==== Extracted text ====

Defunding Global Health: What a Weakened WHO Means for the World

PHM, TWN and G2H2 invite you to a webinar on Defunding Global Health: What a Weakened WHO means for the World.

🎙️ Dr. Andrew Harmer will unpack what this means for global health, multilateralism and politics more widely.
 
🗓️ 16 July 2025
🕒 3 PM CEST
 
Join us
 
 
 
The World Health Organization (WHO) is facing one of its most severe budgetary contractions in years. At the 78th World Health Assembly in May 2025, Member States approved a sharply reduced core budget of US$ 4.2 billion for the 2026–2027 biennium — far below the US$ 5.3 billion the WHO had originally budgeted. Even with a modest increase in contributions from Member States, the budget leaves nearly 40% of core funding unfunded, posing critical risks to the organization's ability to deliver on its mandate. These budget cuts will have a direct impact on the health services delivered by WHO through its Health Emergencies Programme, which supports countries facing crises such as disease outbreaks, armed conflict, and humanitarian disasters. They also threaten WHO’s core mandate of setting global health norms, guidelines and protocols, a function that is especially critical for politically contested areas such as HIV/AIDS, tuberculosis, and sexual and reproductive health and rights (SRHR).

==== Material provided ====

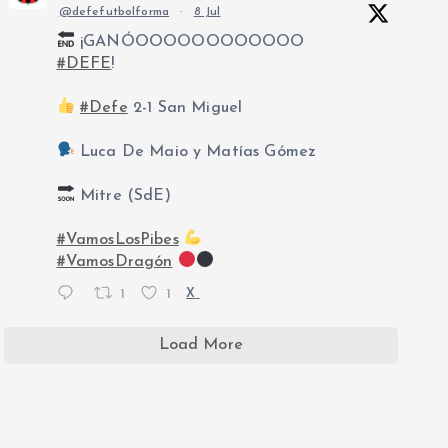
@defefutbolforma
·
8 Jul
¡GANÓOOOOOOOOOOOO
#DEFE
!
#Defe
2-1 San Miguel
Luca De Maio y Matías Gómez
Mitre (SdE)
#VamosLosPibes
#VamosDragón
1
1
X
Load More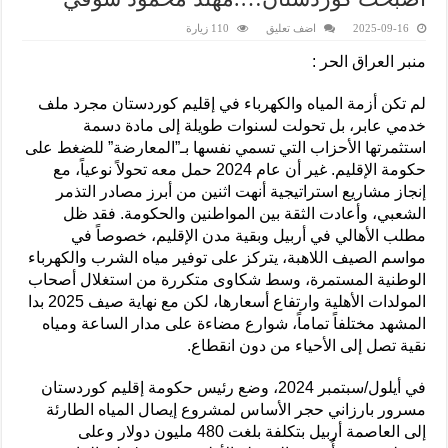
2025-09-16
اضف تعليق
110 زيارة
منبر العراق الحر :
لم تكن أزمة المياه والكهرباء في إقليم كوردستان مجرد ملف
خدمي عابر، بل تحولت لسنوات طويلة إلى مادة دسمة
استثمرتها الأحزاب التي تسمي نفسها بـ”المعارضة” للضغط على
حكومة الإقليم. غير أن عام 2024 حمل معه تحولاً نوعياً، مع
إنجاز مشاريع استراتيجية أنهت اثنين من أبرز مصادر التذمر
الشعبي، وأعادت الثقة بين المواطنين والحكومة. فقد ظل
مطلب الأهالي في أربيل وبقية مدن الإقليم، خصوصاً في
مواسم الصيف اللاهبة، يتركز على توفير مياه الشرب والكهرباء
الوطنية المستمرة، وسط شكاوى متكررة من استغلال أصحاب
المولدات الأهلية وارتفاع أسعارها، لكن مع نهاية صيف 2025 بدا
المشهد مختلفاً تماماً، شوارع مضاءة على مدار الساعة ومياه
نقية تصل إلى الأحياء من دون انقطاع.
في أيلول/سبتمبر 2024، وضع رئيس حكومة إقليم كوردستان
مسرور بارزاني حجر الأساس لمشروع إيصال المياه الطارئة
إلى العاصمة أربيل بتكلفة بلغت 480 مليون دولار وعلى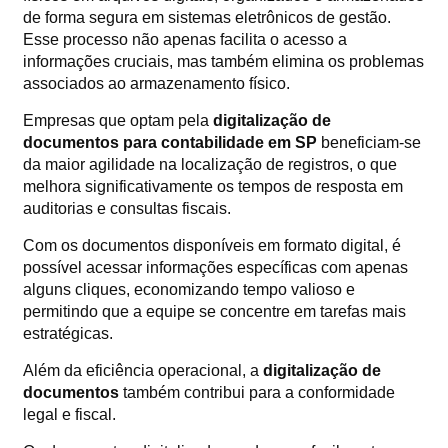
de forma segura em sistemas eletrônicos de gestão.
Esse processo não apenas facilita o acesso a
informações cruciais, mas também elimina os problemas
associados ao armazenamento físico.
Empresas que optam pela
digitalização de
documentos para contabilidade em SP
beneficiam-se
da maior agilidade na localização de registros, o que
melhora significativamente os tempos de resposta em
auditorias e consultas fiscais.
Com os documentos disponíveis em formato digital, é
possível acessar informações específicas com apenas
alguns cliques, economizando tempo valioso e
permitindo que a equipe se concentre em tarefas mais
estratégicas.
Além da eficiência operacional, a
digitalização de
documentos
também contribui para a conformidade
legal e fiscal.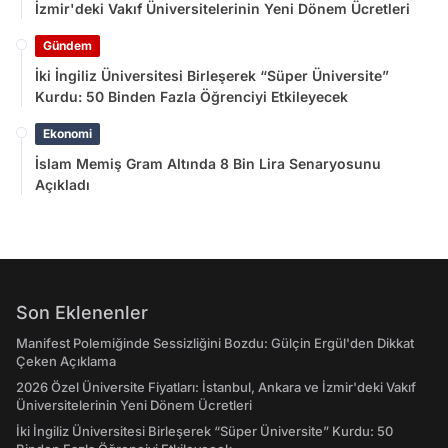
İzmir'deki Vakıf Üniversitelerinin Yeni Dönem Ücretleri
Gündem
İki İngiliz Üniversitesi Birleşerek “Süper Üniversite”
Kurdu: 50 Binden Fazla Öğrenciyi Etkileyecek
Ekonomi
İslam Memiş Gram Altında 8 Bin Lira Senaryosunu
Açıkladı
Son Eklenenler
Manifest Polemiğinde Sessizliğini Bozdu: Gülçin Ergül'den Dikkat
Çeken Açıklama
2026 Özel Üniversite Fiyatları: İstanbul, Ankara ve İzmir'deki Vakıf
Üniversitelerinin Yeni Dönem Ücretleri
İki İngiliz Üniversitesi Birleşerek “Süper Üniversite” Kurdu: 50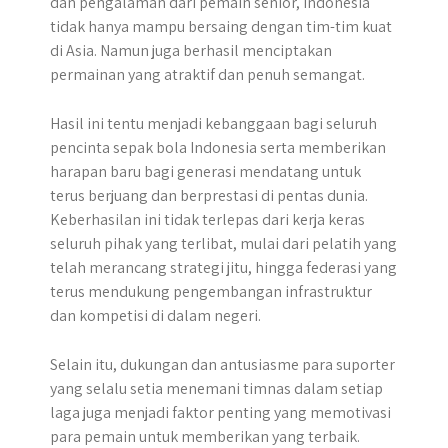
dan pengalaman dari pemain senior, Indonesia
tidak hanya mampu bersaing dengan tim-tim kuat
di Asia. Namun juga berhasil menciptakan
permainan yang atraktif dan penuh semangat.
Hasil ini tentu menjadi kebanggaan bagi seluruh
pencinta sepak bola Indonesia serta memberikan
harapan baru bagi generasi mendatang untuk
terus berjuang dan berprestasi di pentas dunia.
Keberhasilan ini tidak terlepas dari kerja keras
seluruh pihak yang terlibat, mulai dari pelatih yang
telah merancang strategi jitu, hingga federasi yang
terus mendukung pengembangan infrastruktur
dan kompetisi di dalam negeri.
Selain itu, dukungan dan antusiasme para suporter
yang selalu setia menemani timnas dalam setiap
laga juga menjadi faktor penting yang memotivasi
para pemain untuk memberikan yang terbaik.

====

== Tasks to carry out ==
• A. According to the webinar notice, what core budget did Member States approve for WHO for the 2026–2027 biennium?
• B. Copy word for word the part of the webinar notice from "PHM, TWN and" up to and including "politics more widely.".

== Per-task answers ==
• A. US$ 4.2 billion.

• B.
PHM, TWN and G2H2 invite you to a webinar on Defunding Global Health: What a Weakened WHO means for the World.

🎙️ Dr. Andrew Harmer will unpack what this means for global health, multilateralism and politics more widely.